BEGIN RECORD EXTRACTS

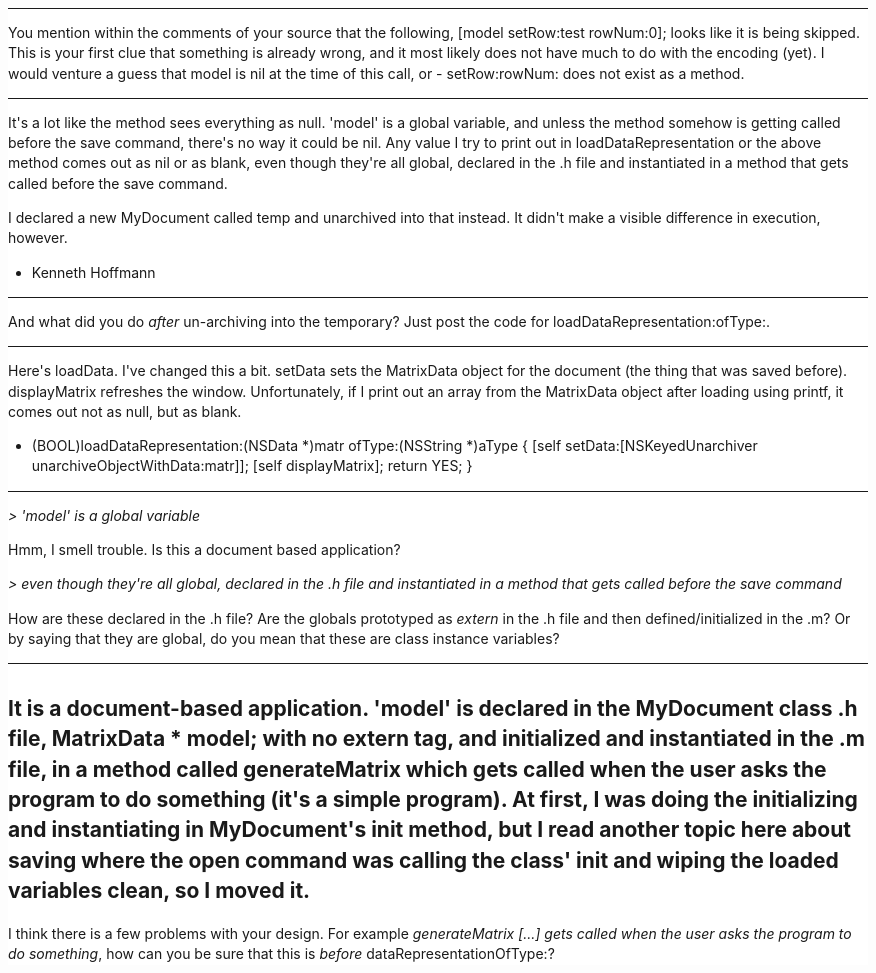 

----
You mention within the comments of your source that the following,     [model setRow:test rowNum:0]; looks like it is being skipped. This is your first clue that something is already wrong, and it most likely does not have much to do with the encoding (yet). I would venture a guess that     model is nil at the time of this call, or     - setRow:rowNum: does not exist as a method.

----

It's a lot like the method sees everything as null. 'model' is a global variable, and unless the method somehow is getting called before the save command, there's no way it could be nil. Any value I try to print out in loadDataRepresentation or the above method comes out as nil or as blank, even though they're all global, declared in the .h file and instantiated in a method that gets called before the save command.

I declared a new      MyDocument  called temp and unarchived into that instead. It didn't make a visible difference in execution, however.

- Kenneth Hoffmann
----
And what did you do *after* un-archiving into the temporary?  Just post the code for     loadDataRepresentation:ofType:.

----

Here's loadData. I've changed this a bit. setData sets the MatrixData object for the document (the thing that was saved before). displayMatrix refreshes the window. Unfortunately, if I print out an array from the MatrixData object after loading using printf, it comes out not as null, but as blank.
    
- (BOOL)loadDataRepresentation:(NSData *)matr ofType:(NSString *)aType
{
	[self setData:[NSKeyedUnarchiver unarchiveObjectWithData:matr]];
        [self displayMatrix];
	return YES;
}


----
*> 'model' is a global variable*

Hmm, I smell trouble. Is this a document based application?

*> even though they're all global, declared in the .h file and instantiated in a method that gets called before the save command*

How are these declared in the .h file? Are the globals prototyped as *extern* in the .h file and then defined/initialized in the .m? Or by saying that they are global, do you mean that these are class instance variables?

----
It is a document-based application.  'model' is declared in the MyDocument class .h file,      MatrixData * model; with no extern tag, and initialized and instantiated in the .m  file, in a method called generateMatrix which gets called when the user asks the program to do something (it's a simple program). At first, I was doing the initializing and instantiating in MyDocument's init method, but I read another topic here about saving where the open command was calling the class' init and wiping the loaded variables clean, so I moved it.
----
I think there is a few problems with your design. For example *generateMatrix [...] gets called when the user asks the program to do something*, how can you be sure that this is *before*     dataRepresentationOfType:?
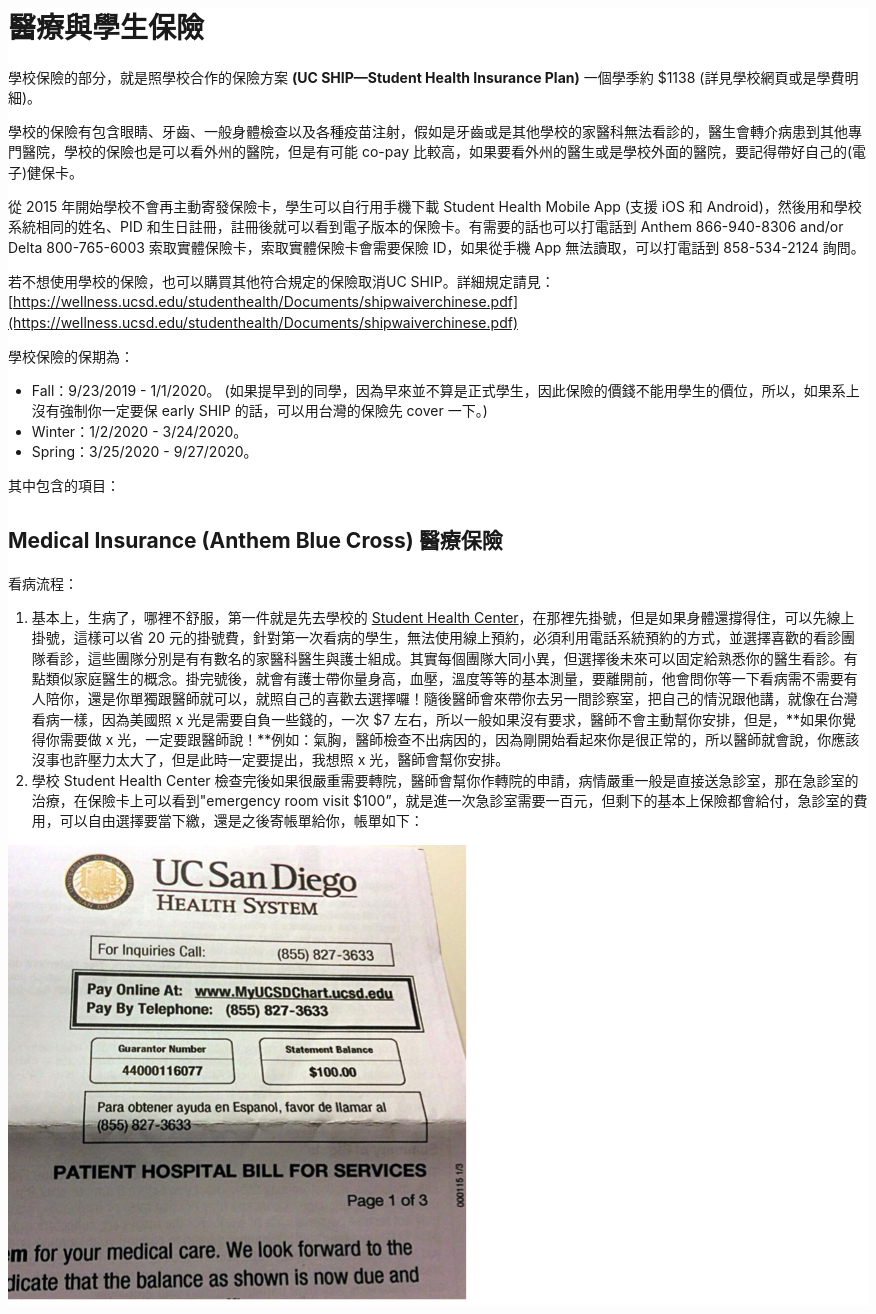 # 醫療與學生保險

學校保險的部分，就是照學校合作的保險方案 **(UC SHIP—Student Health Insurance Plan)** 一個學季約 $1138 (詳見學校網頁或是學費明細)。

學校的保險有包含眼睛、牙齒、一般身體檢查以及各種疫苗注射，假如是牙齒或是其他學校的家醫科無法看診的，醫生會轉介病患到其他專門醫院，學校的保險也是可以看外州的醫院，但是有可能 co-pay 比較高，如果要看外州的醫生或是學校外面的醫院，要記得帶好自己的(電子)健保卡。

從 2015 年開始學校不會再主動寄發保險卡，學生可以自行用手機下載 Student Health Mobile App (支援 iOS 和 Android)，然後用和學校系統相同的姓名、PID 和生日註冊，註冊後就可以看到電子版本的保險卡。有需要的話也可以打電話到 Anthem 866-940-8306 and/or Delta 800-765-6003 索取實體保險卡，索取實體保險卡會需要保險 ID，如果從手機 App 無法讀取，可以打電話到 858-534-2124 詢問。

若不想使用學校的保險，也可以購買其他符合規定的保險取消UC SHIP。詳細規定請見：[https://wellness.ucsd.edu/studenthealth/Documents/shipwaiverchinese.pdf](https://wellness.ucsd.edu/studenthealth/Documents/shipwaiverchinese.pdf)

學校保險的保期為：

* Fall：9/23/2019 - 1/1/2020。  (如果提早到的同學，因為早來並不算是正式學生，因此保險的價錢不能用學生的價位，所以，如果系上沒有強制你一定要保 early SHIP 的話，可以用台灣的保險先 cover 一下。) 
* Winter：1/2/2020 - 3/24/2020。
* Spring：3/25/2020 - 9/27/2020。

其中包含的項目：

## Medical Insurance (Anthem Blue Cross) 醫療保險

   看病流程：

   1. 基本上，生病了，哪裡不舒服，第一件就是先去學校的 [Student Health Center](https://goo.gl/maps/QegnKp8uxmWhshwJ8)，在那裡先掛號，但是如果身體還撐得住，可以先線上掛號，這樣可以省 20 元的掛號費，針對第一次看病的學生，無法使用線上預約，必須利用電話系統預約的方式，並選擇喜歡的看診團隊看診，這些團隊分別是有有數名的家醫科醫生與護士組成。其實每個團隊大同小異，但選擇後未來可以固定給熟悉你的醫生看診。有點類似家庭醫生的概念。掛完號後，就會有護士帶你量身高，血壓，溫度等等的基本測量，要離開前，他會問你等一下看病需不需要有人陪你，還是你單獨跟醫師就可以，就照自己的喜歡去選擇囉！隨後醫師會來帶你去另一間診察室，把自己的情況跟他講，就像在台灣看病一樣，因為美國照 x 光是需要自負一些錢的，一次 $7 左右，所以一般如果沒有要求，醫師不會主動幫你安排，但是，**如果你覺得你需要做 x 光，一定要跟醫師說！**例如：氣胸，醫師檢查不出病因的，因為剛開始看起來你是很正常的，所以醫師就會說，你應該沒事也許壓力太大了，但是此時一定要提出，我想照 x 光，醫師會幫你安排。
   2. 學校 Student Health Center 檢查完後如果很嚴重需要轉院，醫師會幫你作轉院的申請，病情嚴重一般是直接送急診室，那在急診室的治療，在保險卡上可以看到"emergency room visit $100”，就是進一次急診室需要一百元，但剩下的基本上保險都會給付，急診室的費用，可以自由選擇要當下繳，還是之後寄帳單給你，帳單如下：

   ![UC San Diego Health System 的醫療帳單](/img/insurance_receipt.png)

END RECORD EXTRACTS

> _WORK INSTRUCTION_
Copy the text of every item above verbatim, leaving out the pictures.

> _REPLY TO THE EXERCISE_
----
You mention within the comments of your source that the following,     [model setRow:test rowNum:0]; looks like it is being skipped. This is your first clue that something is already wrong, and it most likely does not have much to do with the encoding (yet). I would venture a guess that     model is nil at the time of this call, or     - setRow:rowNum: does not exist as a method.

----

It's a lot like the method sees everything as null. 'model' is a global variable, and unless the method somehow is getting called before the save command, there's no way it could be nil. Any value I try to print out in loadDataRepresentation or the above method comes out as nil or as blank, even though they're all global, declared in the .h file and instantiated in a method that gets called before the save command.

I declared a new      MyDocument  called temp and unarchived into that instead. It didn't make a visible difference in execution, however.

- Kenneth Hoffmann
----
And what did you do *after* un-archiving into the temporary?  Just post the code for     loadDataRepresentation:ofType:.

----

Here's loadData. I've changed this a bit. setData sets the MatrixData object for the document (the thing that was saved before). displayMatrix refreshes the window. Unfortunately, if I print out an array from the MatrixData object after loading using printf, it comes out not as null, but as blank.
    
- (BOOL)loadDataRepresentation:(NSData *)matr ofType:(NSString *)aType
{
	[self setData:[NSKeyedUnarchiver unarchiveObjectWithData:matr]];
        [self displayMatrix];
	return YES;
}


----
*> 'model' is a global variable*

Hmm, I smell trouble. Is this a document based application?

*> even though they're all global, declared in the .h file and instantiated in a method that gets called before the save command*

How are these declared in the .h file? Are the globals prototyped as *extern* in the .h file and then defined/initialized in the .m? Or by saying that they are global, do you mean that these are class instance variables?

----
It is a document-based application.  'model' is declared in the MyDocument class .h file,      MatrixData * model; with no extern tag, and initialized and instantiated in the .m  file, in a method called generateMatrix which gets called when the user asks the program to do something (it's a simple program). At first, I was doing the initializing and instantiating in MyDocument's init method, but I read another topic here about saving where the open command was calling the class' init and wiping the loaded variables clean, so I moved it.
----
I think there is a few problems with your design. For example *generateMatrix [...] gets called when the user asks the program to do something*, how can you be sure that this is *before*     dataRepresentationOfType:?
 # 醫療與學生保險

學校保險的部分，就是照學校合作的保險方案 **(UC SHIP—Student Health Insurance Plan)** 一個學季約 $1138 (詳見學校網頁或是學費明細)。

學校的保險有包含眼睛、牙齒、一般身體檢查以及各種疫苗注射，假如是牙齒或是其他學校的家醫科無法看診的，醫生會轉介病患到其他專門醫院，學校的保險也是可以看外州的醫院，但是有可能 co-pay 比較高，如果要看外州的醫生或是學校外面的醫院，要記得帶好自己的(電子)健保卡。

從 2015 年開始學校不會再主動寄發保險卡，學生可以自行用手機下載 Student Health Mobile App (支援 iOS 和 Android)，然後用和學校系統相同的姓名、PID 和生日註冊，註冊後就可以看到電子版本的保險卡。有需要的話也可以打電話到 Anthem 866-940-8306 and/or Delta 800-765-6003 索取實體保險卡，索取實體保險卡會需要保險 ID，如果從手機 App 無法讀取，可以打電話到 858-534-2124 詢問。

若不想使用學校的保險，也可以購買其他符合規定的保險取消UC SHIP。詳細規定請見：[https://wellness.ucsd.edu/studenthealth/Documents/shipwaiverchinese.pdf](https://wellness.ucsd.edu/studenthealth/Documents/shipwaiverchinese.pdf)

學校保險的保期為：

* Fall：9/23/2019 - 1/1/2020。  (如果提早到的同學，因為早來並不算是正式學生，因此保險的價錢不能用學生的價位，所以，如果系上沒有強制你一定要保 early SHIP 的話，可以用台灣的保險先 cover 一下。) 
* Winter：1/2/2020 - 3/24/2020。
* Spring：3/25/2020 - 9/27/2020。

其中包含的項目：

## Medical Insurance (Anthem Blue Cross) 醫療保險

   看病流程：

   1. 基本上，生病了，哪裡不舒服，第一件就是先去學校的 [Student Health Center](https://goo.gl/maps/QegnKp8uxmWhshwJ8)，在那裡先掛號，但是如果身體還撐得住，可以先線上掛號，這樣可以省 20 元的掛號費，針對第一次看病的學生，無法使用線上預約，必須利用電話系統預約的方式，並選擇喜歡的看診團隊看診，這些團隊分別是有有數名的家醫科醫生與護士組成。其實每個團隊大同小異，但選擇後未來可以固定給熟悉你的醫生看診。有點類似家庭醫生的概念。掛完號後，就會有護士帶你量身高，血壓，溫度等等的基本測量，要離開前，他會問你等一下看病需不需要有人陪你，還是你單獨跟醫師就可以，就照自己的喜歡去選擇囉！隨後醫師會來帶你去另一間診察室，把自己的情況跟他講，就像在台灣看病一樣，因為美國照 x 光是需要自負一些錢的，一次 $7 左右，所以一般如果沒有要求，醫師不會主動幫你安排，但是，**如果你覺得你需要做 x 光，一定要跟醫師說！**例如：氣胸，醫師檢查不出病因的，因為剛開始看起來你是很正常的，所以醫師就會說，你應該沒事也許壓力太大了，但是此時一定要提出，我想照 x 光，醫師會幫你安排。
   2. 學校 Student Health Center 檢查完後如果很嚴重需要轉院，醫師會幫你作轉院的申請，病情嚴重一般是直接送急診室，那在急診室的治療，在保險卡上可以看到"emergency room visit $100”，就是進一次急診室需要一百元，但剩下的基本上保險都會給付，急診室的費用，可以自由選擇要當下繳，還是之後寄帳單給你，帳單如下：

   ![UC San Diego Health System 的醫療帳單](/img/insurance_receipt.png)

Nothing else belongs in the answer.